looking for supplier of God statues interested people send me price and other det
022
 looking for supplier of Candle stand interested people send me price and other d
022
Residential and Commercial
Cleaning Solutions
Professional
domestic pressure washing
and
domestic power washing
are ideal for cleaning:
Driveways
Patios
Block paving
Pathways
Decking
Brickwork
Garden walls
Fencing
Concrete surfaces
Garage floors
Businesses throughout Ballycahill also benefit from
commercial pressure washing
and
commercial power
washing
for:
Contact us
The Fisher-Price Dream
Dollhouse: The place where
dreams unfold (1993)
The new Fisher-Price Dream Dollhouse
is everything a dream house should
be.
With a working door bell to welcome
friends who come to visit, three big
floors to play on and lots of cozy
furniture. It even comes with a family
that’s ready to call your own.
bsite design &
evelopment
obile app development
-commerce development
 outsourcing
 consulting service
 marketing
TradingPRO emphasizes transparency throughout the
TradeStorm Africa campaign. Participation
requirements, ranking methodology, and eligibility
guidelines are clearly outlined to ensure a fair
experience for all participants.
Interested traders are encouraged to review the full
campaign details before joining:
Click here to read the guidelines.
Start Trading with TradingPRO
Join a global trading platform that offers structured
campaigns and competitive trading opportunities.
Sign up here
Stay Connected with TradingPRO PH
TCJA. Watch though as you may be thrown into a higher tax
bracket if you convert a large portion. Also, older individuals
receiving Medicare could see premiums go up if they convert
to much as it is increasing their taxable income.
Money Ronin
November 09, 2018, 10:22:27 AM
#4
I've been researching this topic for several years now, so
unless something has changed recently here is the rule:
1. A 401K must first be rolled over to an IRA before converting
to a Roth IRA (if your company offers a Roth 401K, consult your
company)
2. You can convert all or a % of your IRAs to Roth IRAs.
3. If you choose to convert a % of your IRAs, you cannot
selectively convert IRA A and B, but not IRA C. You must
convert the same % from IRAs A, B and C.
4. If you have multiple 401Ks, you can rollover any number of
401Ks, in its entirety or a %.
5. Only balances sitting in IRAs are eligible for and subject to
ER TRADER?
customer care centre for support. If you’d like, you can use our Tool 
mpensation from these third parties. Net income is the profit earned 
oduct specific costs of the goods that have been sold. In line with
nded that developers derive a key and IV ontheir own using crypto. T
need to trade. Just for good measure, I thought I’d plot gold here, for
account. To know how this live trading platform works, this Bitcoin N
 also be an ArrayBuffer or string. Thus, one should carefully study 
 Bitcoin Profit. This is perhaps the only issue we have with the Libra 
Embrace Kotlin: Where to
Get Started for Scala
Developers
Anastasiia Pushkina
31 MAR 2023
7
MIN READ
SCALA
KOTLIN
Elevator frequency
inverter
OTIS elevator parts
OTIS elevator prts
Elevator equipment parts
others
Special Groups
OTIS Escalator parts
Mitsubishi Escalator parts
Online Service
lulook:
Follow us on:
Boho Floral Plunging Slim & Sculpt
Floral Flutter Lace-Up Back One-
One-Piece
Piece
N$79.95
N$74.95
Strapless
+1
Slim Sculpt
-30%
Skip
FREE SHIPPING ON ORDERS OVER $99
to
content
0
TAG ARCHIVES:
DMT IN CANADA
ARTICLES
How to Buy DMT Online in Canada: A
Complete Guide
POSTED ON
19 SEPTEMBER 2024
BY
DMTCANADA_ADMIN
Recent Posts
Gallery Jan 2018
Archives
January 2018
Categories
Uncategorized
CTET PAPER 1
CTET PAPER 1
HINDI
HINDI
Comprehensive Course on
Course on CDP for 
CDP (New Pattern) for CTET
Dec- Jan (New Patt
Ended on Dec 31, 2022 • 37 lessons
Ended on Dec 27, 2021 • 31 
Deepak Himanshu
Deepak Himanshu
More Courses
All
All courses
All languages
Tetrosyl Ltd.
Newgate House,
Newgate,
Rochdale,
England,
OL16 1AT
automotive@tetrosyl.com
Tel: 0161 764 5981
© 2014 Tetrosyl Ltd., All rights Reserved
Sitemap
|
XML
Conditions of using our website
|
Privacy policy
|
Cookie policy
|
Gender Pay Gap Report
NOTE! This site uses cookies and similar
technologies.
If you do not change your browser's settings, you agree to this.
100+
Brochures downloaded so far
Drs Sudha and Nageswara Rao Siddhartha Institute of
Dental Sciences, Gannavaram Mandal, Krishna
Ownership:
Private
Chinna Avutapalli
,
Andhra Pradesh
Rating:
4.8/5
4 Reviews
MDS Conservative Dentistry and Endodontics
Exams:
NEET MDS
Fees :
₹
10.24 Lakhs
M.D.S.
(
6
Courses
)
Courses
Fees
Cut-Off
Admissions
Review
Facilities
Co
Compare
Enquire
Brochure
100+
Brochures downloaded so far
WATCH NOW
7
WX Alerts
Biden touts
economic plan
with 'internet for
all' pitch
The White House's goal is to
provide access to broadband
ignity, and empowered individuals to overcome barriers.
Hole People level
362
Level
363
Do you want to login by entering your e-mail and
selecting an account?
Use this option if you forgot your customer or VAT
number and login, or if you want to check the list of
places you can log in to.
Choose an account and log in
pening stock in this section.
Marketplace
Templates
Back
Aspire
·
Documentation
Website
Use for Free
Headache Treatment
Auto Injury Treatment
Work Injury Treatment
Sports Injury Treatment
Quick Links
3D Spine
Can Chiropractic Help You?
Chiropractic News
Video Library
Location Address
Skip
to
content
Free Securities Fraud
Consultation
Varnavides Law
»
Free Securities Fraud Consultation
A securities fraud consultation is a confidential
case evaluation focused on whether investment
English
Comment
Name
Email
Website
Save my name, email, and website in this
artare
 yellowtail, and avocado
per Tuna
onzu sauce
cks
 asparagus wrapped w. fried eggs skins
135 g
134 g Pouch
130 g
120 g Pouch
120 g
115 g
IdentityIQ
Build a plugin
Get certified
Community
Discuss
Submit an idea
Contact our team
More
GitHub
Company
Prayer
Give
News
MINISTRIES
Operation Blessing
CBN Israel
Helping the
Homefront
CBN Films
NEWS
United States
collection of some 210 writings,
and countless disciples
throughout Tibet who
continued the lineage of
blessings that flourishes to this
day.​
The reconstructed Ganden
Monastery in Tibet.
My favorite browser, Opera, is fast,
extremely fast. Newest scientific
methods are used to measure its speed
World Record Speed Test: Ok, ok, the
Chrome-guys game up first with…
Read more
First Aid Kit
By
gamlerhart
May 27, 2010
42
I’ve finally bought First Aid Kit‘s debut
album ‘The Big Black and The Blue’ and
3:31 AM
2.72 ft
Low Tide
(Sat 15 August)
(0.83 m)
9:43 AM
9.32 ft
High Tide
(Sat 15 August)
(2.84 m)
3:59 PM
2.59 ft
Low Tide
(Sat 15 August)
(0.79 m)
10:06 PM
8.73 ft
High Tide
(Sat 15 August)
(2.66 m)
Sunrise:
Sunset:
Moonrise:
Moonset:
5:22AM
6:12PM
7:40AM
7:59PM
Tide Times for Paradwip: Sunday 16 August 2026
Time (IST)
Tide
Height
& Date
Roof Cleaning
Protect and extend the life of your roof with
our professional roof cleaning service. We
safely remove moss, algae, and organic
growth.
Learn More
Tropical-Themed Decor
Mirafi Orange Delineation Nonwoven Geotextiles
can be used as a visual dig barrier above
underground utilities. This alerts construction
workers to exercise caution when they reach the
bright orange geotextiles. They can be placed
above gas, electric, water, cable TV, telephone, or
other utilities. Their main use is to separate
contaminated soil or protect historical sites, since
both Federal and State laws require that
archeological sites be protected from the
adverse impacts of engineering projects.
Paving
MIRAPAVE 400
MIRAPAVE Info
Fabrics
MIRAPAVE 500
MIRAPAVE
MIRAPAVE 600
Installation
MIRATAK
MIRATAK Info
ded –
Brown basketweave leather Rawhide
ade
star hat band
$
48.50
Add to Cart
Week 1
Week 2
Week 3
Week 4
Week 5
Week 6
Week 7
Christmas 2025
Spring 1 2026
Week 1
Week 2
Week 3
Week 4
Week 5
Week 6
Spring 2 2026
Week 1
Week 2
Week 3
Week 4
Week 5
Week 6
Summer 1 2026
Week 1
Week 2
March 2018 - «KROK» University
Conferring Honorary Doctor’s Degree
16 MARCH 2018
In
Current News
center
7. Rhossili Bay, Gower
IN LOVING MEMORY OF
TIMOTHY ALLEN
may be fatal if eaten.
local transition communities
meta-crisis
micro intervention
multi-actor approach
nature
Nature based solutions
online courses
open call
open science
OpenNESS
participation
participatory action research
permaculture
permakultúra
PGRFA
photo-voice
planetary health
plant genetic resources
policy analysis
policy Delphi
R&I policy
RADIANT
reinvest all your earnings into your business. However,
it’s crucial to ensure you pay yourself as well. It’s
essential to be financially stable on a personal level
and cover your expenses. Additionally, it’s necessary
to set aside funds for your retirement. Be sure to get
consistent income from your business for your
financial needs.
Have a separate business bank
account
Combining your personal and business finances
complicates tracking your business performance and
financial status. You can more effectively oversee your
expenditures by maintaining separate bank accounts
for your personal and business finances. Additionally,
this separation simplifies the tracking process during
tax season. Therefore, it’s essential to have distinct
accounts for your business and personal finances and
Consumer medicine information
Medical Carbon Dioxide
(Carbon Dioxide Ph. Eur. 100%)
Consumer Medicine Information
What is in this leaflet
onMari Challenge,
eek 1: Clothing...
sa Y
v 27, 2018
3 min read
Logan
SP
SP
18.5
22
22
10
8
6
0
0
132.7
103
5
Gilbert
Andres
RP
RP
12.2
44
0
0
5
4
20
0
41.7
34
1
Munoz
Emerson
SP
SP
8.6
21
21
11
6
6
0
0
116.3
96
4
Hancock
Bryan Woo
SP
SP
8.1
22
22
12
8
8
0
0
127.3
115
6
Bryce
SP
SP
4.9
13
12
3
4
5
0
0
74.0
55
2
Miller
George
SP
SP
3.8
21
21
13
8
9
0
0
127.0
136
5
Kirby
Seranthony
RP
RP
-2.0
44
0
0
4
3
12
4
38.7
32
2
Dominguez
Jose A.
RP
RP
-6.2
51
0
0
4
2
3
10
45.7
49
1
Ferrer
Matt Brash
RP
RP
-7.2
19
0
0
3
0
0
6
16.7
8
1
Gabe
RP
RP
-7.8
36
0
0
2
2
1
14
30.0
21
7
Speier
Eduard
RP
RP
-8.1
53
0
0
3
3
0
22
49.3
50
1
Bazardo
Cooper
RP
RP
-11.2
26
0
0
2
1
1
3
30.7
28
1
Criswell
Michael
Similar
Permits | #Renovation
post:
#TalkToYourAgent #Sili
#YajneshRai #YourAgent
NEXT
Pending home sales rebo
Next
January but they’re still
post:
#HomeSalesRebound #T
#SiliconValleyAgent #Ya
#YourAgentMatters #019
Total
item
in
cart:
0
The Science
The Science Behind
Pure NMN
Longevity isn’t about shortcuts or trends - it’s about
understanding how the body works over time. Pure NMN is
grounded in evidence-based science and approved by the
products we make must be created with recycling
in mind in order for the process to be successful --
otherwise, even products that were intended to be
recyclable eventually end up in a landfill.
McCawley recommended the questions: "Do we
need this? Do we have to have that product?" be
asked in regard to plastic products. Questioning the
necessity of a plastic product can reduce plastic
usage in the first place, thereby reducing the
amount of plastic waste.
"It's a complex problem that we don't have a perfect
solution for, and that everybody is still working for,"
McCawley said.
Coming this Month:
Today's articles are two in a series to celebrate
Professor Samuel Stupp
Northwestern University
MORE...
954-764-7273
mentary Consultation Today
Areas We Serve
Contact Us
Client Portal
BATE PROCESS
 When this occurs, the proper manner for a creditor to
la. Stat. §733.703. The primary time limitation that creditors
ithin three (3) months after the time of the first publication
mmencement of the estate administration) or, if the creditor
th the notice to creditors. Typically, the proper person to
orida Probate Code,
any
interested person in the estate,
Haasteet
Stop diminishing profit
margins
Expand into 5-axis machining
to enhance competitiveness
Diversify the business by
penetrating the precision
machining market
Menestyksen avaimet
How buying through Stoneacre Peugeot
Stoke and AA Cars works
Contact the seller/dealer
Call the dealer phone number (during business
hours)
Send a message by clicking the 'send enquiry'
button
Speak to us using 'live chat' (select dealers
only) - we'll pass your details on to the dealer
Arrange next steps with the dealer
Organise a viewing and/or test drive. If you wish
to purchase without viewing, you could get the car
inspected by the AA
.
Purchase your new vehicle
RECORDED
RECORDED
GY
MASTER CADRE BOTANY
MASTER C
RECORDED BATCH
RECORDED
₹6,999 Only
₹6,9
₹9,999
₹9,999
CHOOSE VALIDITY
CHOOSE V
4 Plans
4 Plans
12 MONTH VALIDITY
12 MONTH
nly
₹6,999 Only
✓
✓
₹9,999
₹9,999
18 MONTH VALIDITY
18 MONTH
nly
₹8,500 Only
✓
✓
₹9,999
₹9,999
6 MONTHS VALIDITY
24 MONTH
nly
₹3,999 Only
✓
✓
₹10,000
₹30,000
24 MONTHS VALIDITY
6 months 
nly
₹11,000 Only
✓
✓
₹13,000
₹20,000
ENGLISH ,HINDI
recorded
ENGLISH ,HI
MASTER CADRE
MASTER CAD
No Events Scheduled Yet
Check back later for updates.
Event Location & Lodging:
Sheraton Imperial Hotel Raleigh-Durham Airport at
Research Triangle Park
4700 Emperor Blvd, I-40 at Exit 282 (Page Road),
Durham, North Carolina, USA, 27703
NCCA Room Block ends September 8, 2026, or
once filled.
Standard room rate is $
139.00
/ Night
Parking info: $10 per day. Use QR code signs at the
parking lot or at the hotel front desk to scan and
^^^^^^^^^^^^^^^^
Looking back over the data above, restate word for word the lines that begin at the line with "Click here to read the guidelines." and end at the line with "convert the same % from IRAs A, B and C.", inclusive.

> [ANSWER SPACE]
Click here to read the guidelines.
Start Trading with TradingPRO
Join a global trading platform that offers structured
campaigns and competitive trading opportunities.
Sign up here
Stay Connected with TradingPRO PH
TCJA. Watch though as you may be thrown into a higher tax
bracket if you convert a large portion. Also, older individuals
receiving Medicare could see premiums go up if they convert
to much as it is increasing their taxable income.
Money Ronin
November 09, 2018, 10:22:27 AM
#4
I've been researching this topic for several years now, so
unless something has changed recently here is the rule:
1. A 401K must first be rolled over to an IRA before converting
to a Roth IRA (if your company offers a Roth 401K, consult your
company)
2. You can convert all or a % of your IRAs to Roth IRAs.
3. If you choose to convert a % of your IRAs, you cannot
selectively convert IRA A and B, but not IRA C. You must
convert the same % from IRAs A, B and C.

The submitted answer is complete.